Published: 18 April 2019

Tennis elbow is the most common form of elbow pain that we see. Pain is usually felt towards the outside of the elbow where the muscles and tendons which extend your wrist attach. Tennis elbow is also known as an elbow extensor tendinopathy or lateral epicondylalgia.

What are the symptoms of tennis elbow?

Pain on the outside of the elbow is the most common symptom of tennis elbow. Occasionally this pain can radiate down the forearm towards the wrist. This can be aggravated with movements such as gripping or lifting, and particularly with repetitive movements. The pain can start gradually without incident, may appear to come on suddenly, may come and go or can progressively worsen.

How does this occur?

Tennis elbow is an overuse injury that occurs over time if more load is placed on the muscles and tendons than they can cope with.

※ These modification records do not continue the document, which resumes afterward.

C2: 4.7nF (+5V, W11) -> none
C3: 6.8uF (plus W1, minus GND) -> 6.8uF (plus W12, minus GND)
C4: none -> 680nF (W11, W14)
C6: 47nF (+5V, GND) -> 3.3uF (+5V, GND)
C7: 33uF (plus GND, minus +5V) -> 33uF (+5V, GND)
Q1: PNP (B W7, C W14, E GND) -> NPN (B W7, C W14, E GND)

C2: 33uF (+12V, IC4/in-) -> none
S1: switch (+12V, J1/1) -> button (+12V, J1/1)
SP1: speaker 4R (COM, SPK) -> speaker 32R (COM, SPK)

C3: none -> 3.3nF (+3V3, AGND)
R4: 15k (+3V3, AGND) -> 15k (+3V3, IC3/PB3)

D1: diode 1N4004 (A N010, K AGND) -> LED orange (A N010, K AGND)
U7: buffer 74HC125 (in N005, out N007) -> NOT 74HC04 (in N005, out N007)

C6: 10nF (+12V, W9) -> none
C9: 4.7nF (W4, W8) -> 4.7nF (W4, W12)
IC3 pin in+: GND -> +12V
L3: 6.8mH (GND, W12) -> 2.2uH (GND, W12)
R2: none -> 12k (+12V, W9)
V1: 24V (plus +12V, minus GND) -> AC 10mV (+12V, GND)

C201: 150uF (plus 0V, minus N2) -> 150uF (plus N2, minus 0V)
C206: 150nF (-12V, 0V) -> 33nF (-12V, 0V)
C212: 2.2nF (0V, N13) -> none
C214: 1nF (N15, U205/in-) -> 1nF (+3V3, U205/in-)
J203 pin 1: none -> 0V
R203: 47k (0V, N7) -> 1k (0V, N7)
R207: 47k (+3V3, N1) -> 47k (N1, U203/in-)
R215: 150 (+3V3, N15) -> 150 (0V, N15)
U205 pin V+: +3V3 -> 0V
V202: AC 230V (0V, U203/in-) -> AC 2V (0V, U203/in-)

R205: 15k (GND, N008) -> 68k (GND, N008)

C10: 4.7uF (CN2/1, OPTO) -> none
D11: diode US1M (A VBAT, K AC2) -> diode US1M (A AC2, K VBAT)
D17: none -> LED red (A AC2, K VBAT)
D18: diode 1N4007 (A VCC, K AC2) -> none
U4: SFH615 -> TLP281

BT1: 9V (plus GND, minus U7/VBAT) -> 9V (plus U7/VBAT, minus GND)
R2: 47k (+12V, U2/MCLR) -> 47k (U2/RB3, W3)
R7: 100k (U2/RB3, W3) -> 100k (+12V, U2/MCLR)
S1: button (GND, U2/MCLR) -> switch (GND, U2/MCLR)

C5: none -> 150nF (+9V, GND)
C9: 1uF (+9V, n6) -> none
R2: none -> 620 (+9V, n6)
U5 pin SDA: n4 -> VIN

Increased load may be due to an increase in activity such as starting renovations at home or a new exercise, or poor technique with repetitive movements such as typing or when gripping a tennis racquet. Additionally if the muscles are lacking strength from not using them consistently, they won’t be able to cope with a lot of load and are more likely to be injured.

How do we manage this?

The best way to treat tennis elbow is to manage the amount of load going through the elbow. We do this by identifying activities that may be aggravating the issue and modifying them by changing techniques to take stress off the elbow or by avoiding or decreasing the activity. It is also important to then strengthen the muscles and tendons so that they can cope with more load in the future, without causing injury.

We know strengthening programs take around 12 weeks of consistent and monitored exercise and that they are also extremely effective at reducing pain and improving function.

Hands on treatment to the joints, muscles and nerves around your elbow and even your neck and back can give significant symptom relief. Dry needling, shockwave therapy, taping and icing may also be used to help manage tennis elbow.

It is always easiest to treat overuse injuries such as tennis elbow early on.